Meet John, Tony, Murphy and Georgie

Zoé Paula Minhoi Schmidt

von Zoé Paula Minhoi Schmidt

Story

Wir finden uns in einer Kleinstadt wieder, die als Großstadt gilt, aber alle Vor – und Nachteile einer Kleinstadt besitzt. Enge, verwinkelte Gassen mit Fachwerkhäusern und Irish Pubs, obwohl wir uns weder in England noch in Schottland befinden. Kopfsteinpflaster in den Boden gekloppt, wohin das man auch sieht. Gerade glänzen sie, weil der Nebel aus der Nacht geboren wird. Jeder Stein sieht aus, als habe man mit einem Spachtel massenweise Klarlack darüber gezogen.

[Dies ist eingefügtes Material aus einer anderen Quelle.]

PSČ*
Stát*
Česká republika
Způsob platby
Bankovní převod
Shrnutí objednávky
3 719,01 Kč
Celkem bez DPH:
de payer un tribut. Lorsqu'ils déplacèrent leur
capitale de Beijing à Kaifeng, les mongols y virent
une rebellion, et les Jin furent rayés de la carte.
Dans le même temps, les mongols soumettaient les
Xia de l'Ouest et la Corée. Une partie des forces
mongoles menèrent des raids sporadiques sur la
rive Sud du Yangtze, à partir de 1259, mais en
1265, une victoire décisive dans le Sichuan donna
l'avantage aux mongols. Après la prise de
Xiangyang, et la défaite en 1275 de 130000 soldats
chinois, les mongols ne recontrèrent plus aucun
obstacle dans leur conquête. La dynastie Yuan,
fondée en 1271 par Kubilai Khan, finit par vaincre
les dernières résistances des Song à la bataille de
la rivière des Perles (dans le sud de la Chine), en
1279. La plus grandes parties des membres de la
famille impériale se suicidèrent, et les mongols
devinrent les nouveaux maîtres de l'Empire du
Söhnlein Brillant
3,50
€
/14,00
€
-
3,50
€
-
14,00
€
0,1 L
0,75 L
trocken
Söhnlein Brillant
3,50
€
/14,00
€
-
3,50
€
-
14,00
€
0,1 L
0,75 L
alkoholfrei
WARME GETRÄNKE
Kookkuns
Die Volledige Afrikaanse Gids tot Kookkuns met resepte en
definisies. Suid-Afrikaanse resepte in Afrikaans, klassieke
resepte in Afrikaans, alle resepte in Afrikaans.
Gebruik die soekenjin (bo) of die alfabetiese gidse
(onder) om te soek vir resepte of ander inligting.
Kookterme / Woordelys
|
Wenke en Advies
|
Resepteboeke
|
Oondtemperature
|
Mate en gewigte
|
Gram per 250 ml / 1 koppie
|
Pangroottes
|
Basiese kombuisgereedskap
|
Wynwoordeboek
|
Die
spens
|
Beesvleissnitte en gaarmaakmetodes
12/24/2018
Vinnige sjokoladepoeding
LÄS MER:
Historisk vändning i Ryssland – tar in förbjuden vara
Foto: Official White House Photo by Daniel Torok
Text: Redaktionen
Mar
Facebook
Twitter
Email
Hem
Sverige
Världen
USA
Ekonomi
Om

Quietschende Reifen. Ein kleines weißes Auto biegt in einem Mordstempo um die Ecke, dicht gefolgt von einem Streifenwagen in Weiß und Grün und zwei bieder aussehenden Bullen, die genauso frustriert sind wie das okka-beige, was sie tragen. Trotzdem eifrig aggressiv drückt der Typ, der natürlich am Schaltknüppel sitz, aufs Gas, um den schmutzigen R5 nicht zu verlieren.

Währenddessen im Wagen:

Der Fahrer, den wir hier finden, ist spindeldürr und Anfang zwanzig. Aus irgendeinem unerfindlichen Grund ist sein halblanges, geschwungenes Haar karottenorange gefärbt, kein Punk. Glucksend und mit Wahnsinn in den blutunterlaufenen Augen peitscht er durch die Fußgängerzone und freut sich, die Verfolger hinter sich zu wissen. Laute Musik spielt und eine Fluppe in seinem Mundwinkel, welche er nicht aus dem Maul nehmen kann, schalten und lenken beansprucht. Die Asche auf dem blauen, mottenzerfressenen Wollpulli. Weiter gehts. Am Standesamt rechts in die nächste Seitenstraße, in die Einbahnstraße falsch herum und um die Ecke. Auto abstellen und heraus springt der junge Mann. Er linst um die Ecke, sieht die Verfolger und drückt sich in einen Hauseingang. Die Verfolger fahren an ihm vorüber. Er lacht schelmisch und zündet sich eine neue Zigarette an, die er gerade aus dem Softpack schüttelte.

Er schaut sich um auf der Suche nach einem Café oder Ähnlichem, sein Freund Murphy wohnt hier irgendwo, jedenfalls murmelt er so etwas vor sich hin.

Er wandert die Straße herunter und kontrolliert die Klingelschilder. Murphys Nachname „Shaun“ ist nicht dabei. Er klingelt nirgends. Aber am Ende der Straße, ein Stehcafé. Er kramt in den Hosentaschen seiner Bluejeans. Drei Mark Fufzig. Immerhin. Kaffee bekommt er dafür noch. Er geht rein, atmet den Mief tief ein. Es ist irgendetwas aus alten Menschen, Kippen und Essigreiniger.

Der betagte und schlecht betucht aussehende Mann hinter der Ladentheke schnarcht vor sich hin und schreckt beim Geklimper der Ladenklingel hoch.

Er wischt sich den halb angetrockneten Sabber vom Kinn.

Als der Junge nach Kaffee fragt, deutet der alte Sack nur auf einen Automaten und schwarze, winzige Plastikbecher.

Bah. Wie im Krankenhaus. Er rümpft seine knubbelige Nase.

Na gut, klar kommen erscheint ihm dann wohl doch wichtiger.